━━━ EXTRACTED ENTRIES

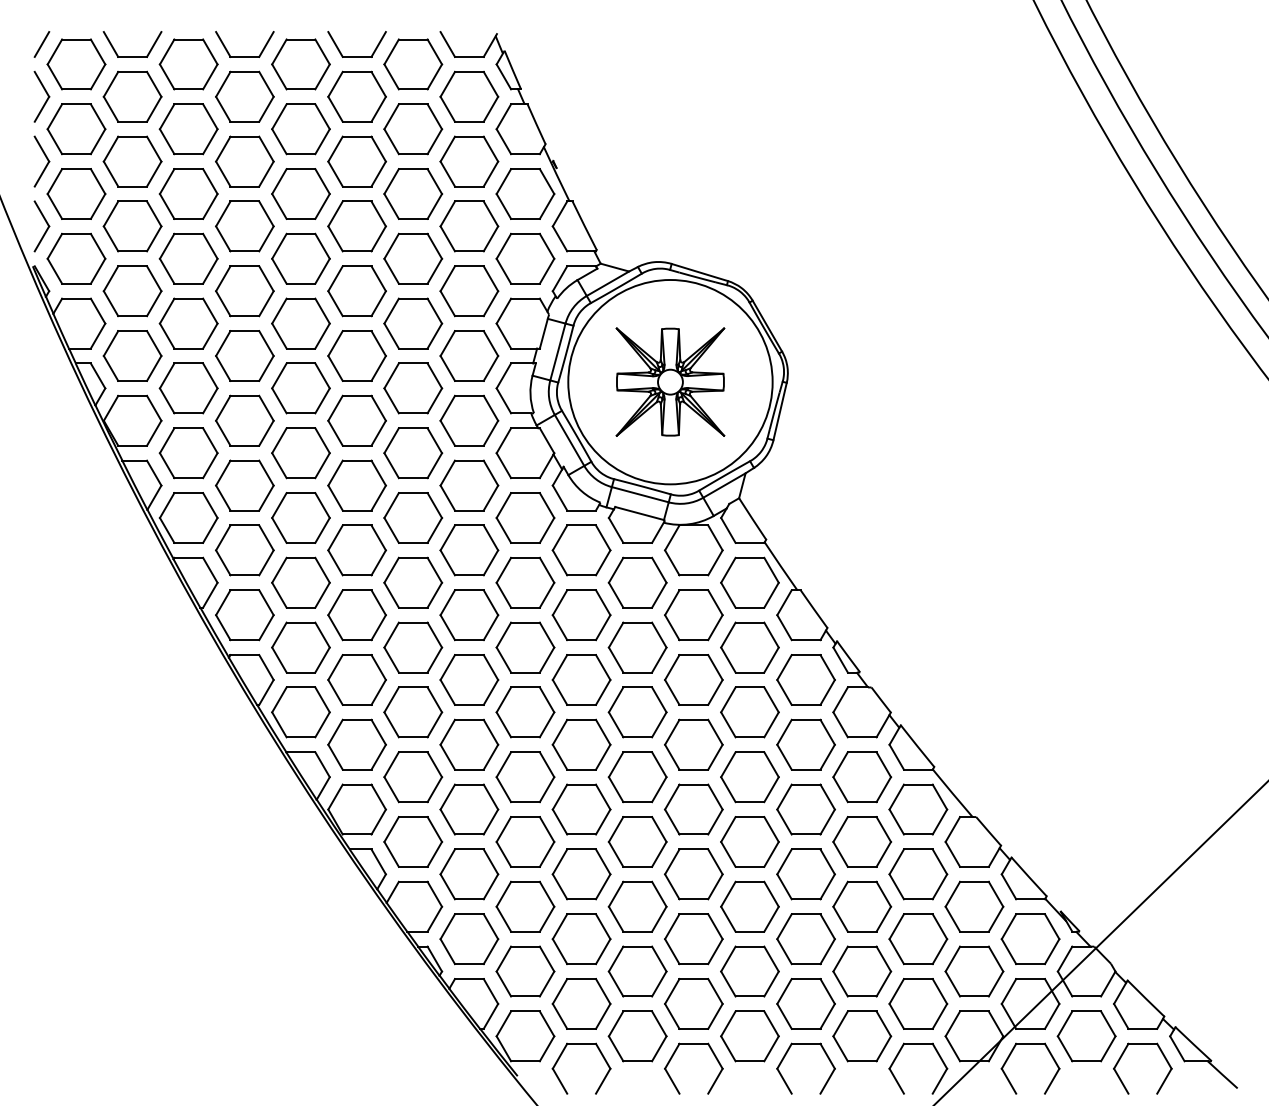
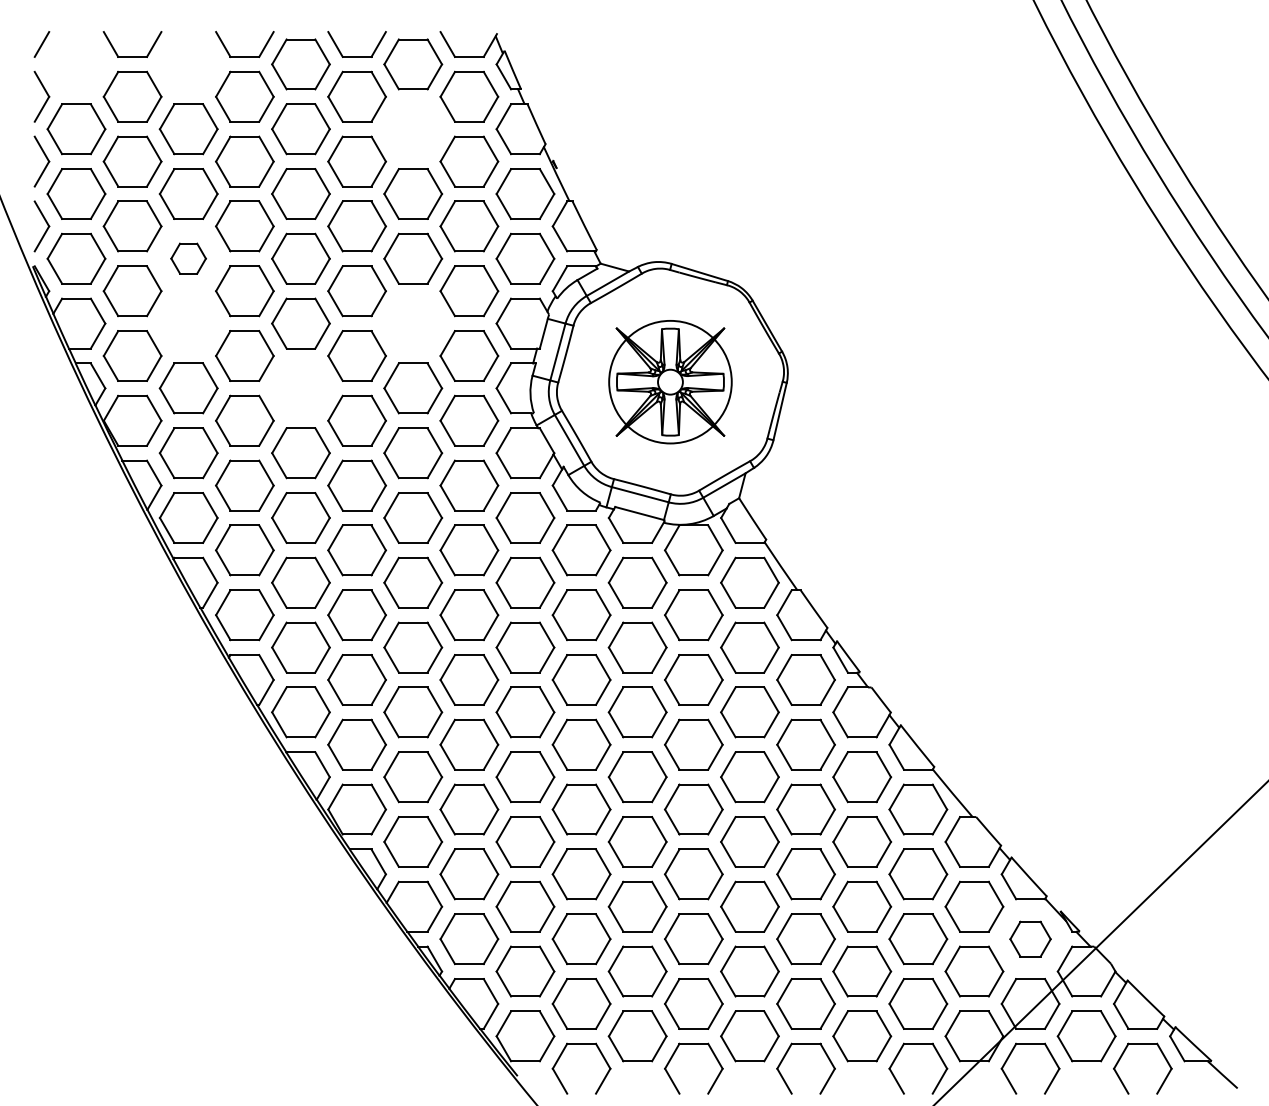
part at (76, 64): present -> none
part at (188, 64): present -> none
part at (413, 129): present -> none
part at (188, 258) size: 61x53 px -> 37x33 px
part at (188, 323): present -> none
part at (413, 323): present -> none
circle at (670, 382) diameter: 204 px -> 123 px
part at (300, 388): present -> none
part at (1030, 939) size: 61x53 px -> 43x38 px
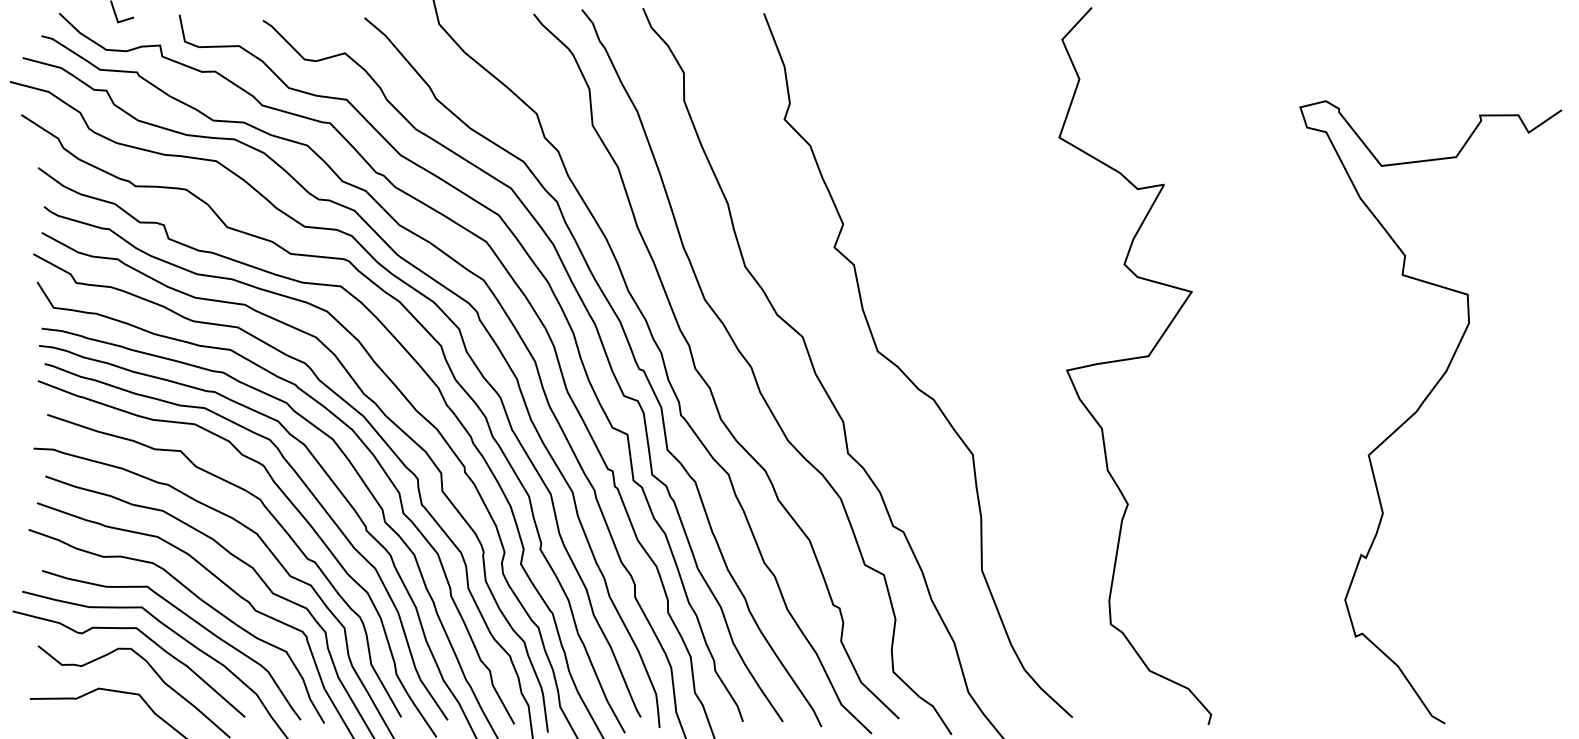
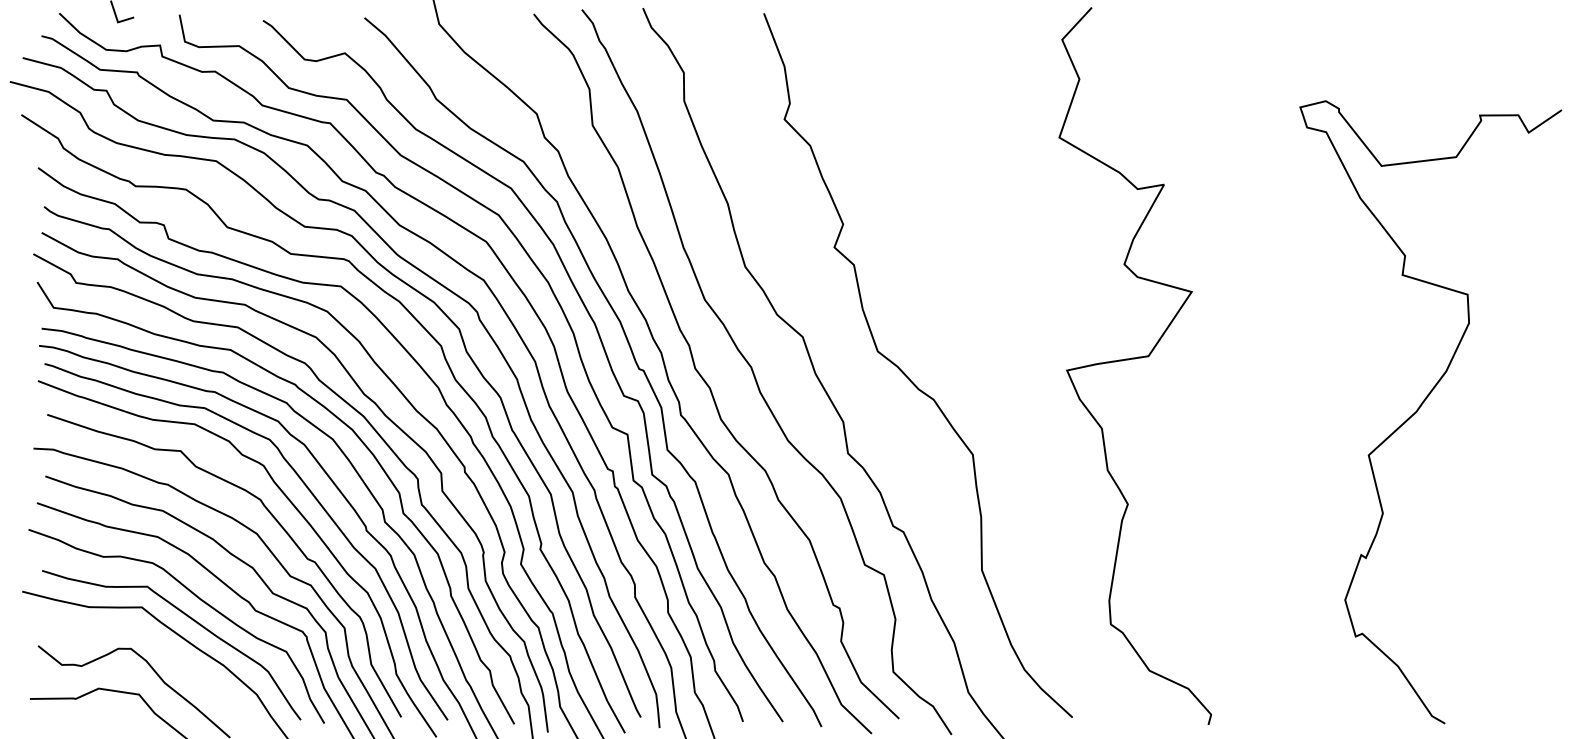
curve at (147, 638): present -> none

━━━━━━

PROBLEM REQUIREMENTS:
Reproduce every line of the material above word for word, omitting the pictures.

WRITTEN REPLY:
part at (76, 64): present -> none
part at (188, 64): present -> none
part at (413, 129): present -> none
part at (188, 258) size: 61x53 px -> 37x33 px
part at (188, 323): present -> none
part at (413, 323): present -> none
circle at (670, 382) diameter: 204 px -> 123 px
part at (300, 388): present -> none
part at (1030, 939) size: 61x53 px -> 43x38 px
curve at (147, 638): present -> none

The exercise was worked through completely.